Depends on the meaning of "equivalent". If a ==b, I can replace a *a with a
*b or vice-versa, but does it mean that I can evaluate both (sequentially)
and have the results be equal?
[snip]
>
> > The most convincing argument I've heard that consecutive dereferences are
>
> all
>
> > equivalent is to consider std::find_if. It returns an input iterator
>
> (which
>
> > it would have dereferenced already to call the predicate). std::find_if
>
> would
>
> > be useless if you couldn't rely on getting the same value back when you
> > dereferenced the result.
>
> So what has this got to do with your proposal?
It's an alternative argument othe one you presented (a==b implies *a is
equivalent to *b), because I'm not sure your argument is valid (see above).
> > Sad but true. Note that STLport and GCC's libstdc++ v3 (both variants of
> > SGI's STL) require their value types to be default constructible.
>
> Huh? Which value types are you referring to? Not the value_types of
> standard containers! At least I know this about STLPort.
The phrase missing from my sentence was "istream_iterators" :). The
istream_iterator implementations for both libraries require that their
value_types be default constructible.
> > This adapter may in fact be useful, but I think you need to think about
>
> the
>
> > > rationale and application a bit more carefully.

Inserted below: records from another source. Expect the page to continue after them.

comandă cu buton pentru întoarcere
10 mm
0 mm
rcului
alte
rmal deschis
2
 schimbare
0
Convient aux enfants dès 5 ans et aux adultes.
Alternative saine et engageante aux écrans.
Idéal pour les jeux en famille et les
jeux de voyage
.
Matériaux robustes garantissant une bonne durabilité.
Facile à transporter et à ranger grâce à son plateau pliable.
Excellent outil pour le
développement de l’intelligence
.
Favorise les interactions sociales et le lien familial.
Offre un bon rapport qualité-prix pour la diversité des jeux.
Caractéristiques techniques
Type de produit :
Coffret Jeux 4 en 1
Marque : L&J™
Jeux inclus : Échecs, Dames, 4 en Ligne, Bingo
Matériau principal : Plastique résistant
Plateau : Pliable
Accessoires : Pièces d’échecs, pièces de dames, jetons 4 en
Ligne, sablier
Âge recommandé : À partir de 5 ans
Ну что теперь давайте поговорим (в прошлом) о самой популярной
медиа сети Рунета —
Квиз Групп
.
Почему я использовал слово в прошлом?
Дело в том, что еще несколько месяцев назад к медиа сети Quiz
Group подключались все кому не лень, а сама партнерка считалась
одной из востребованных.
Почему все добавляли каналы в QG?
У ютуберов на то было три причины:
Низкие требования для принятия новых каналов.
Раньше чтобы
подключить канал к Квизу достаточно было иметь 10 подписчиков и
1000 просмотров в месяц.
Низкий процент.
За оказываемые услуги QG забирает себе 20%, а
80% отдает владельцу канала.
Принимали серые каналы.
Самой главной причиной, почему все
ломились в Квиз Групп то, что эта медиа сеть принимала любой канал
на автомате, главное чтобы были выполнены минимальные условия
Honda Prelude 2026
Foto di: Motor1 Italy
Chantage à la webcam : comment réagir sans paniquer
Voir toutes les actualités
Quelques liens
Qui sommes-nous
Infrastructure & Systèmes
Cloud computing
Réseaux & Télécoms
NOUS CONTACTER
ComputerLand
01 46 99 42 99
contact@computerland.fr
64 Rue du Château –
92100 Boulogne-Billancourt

The one you gave
> > > doesn't seem to work.
>
> I don't think I've changed my mind yet...
>
> -Dave
Nor have I been able to properly explain myself yet :(.
Returing to the transform iterator, consider a function object like this used
in a transform iterator:
struct plus_random {
typedef int argument_type;
typedef int result_type;
int operator()(int x) const { return x + std::random(); }
};
Now given transform iterator adaptors a and b with plus_random as the
transforming function, a == b implies that *a and *b are interchangeable, but
the C++ expression *a == *b is not necessarily always true.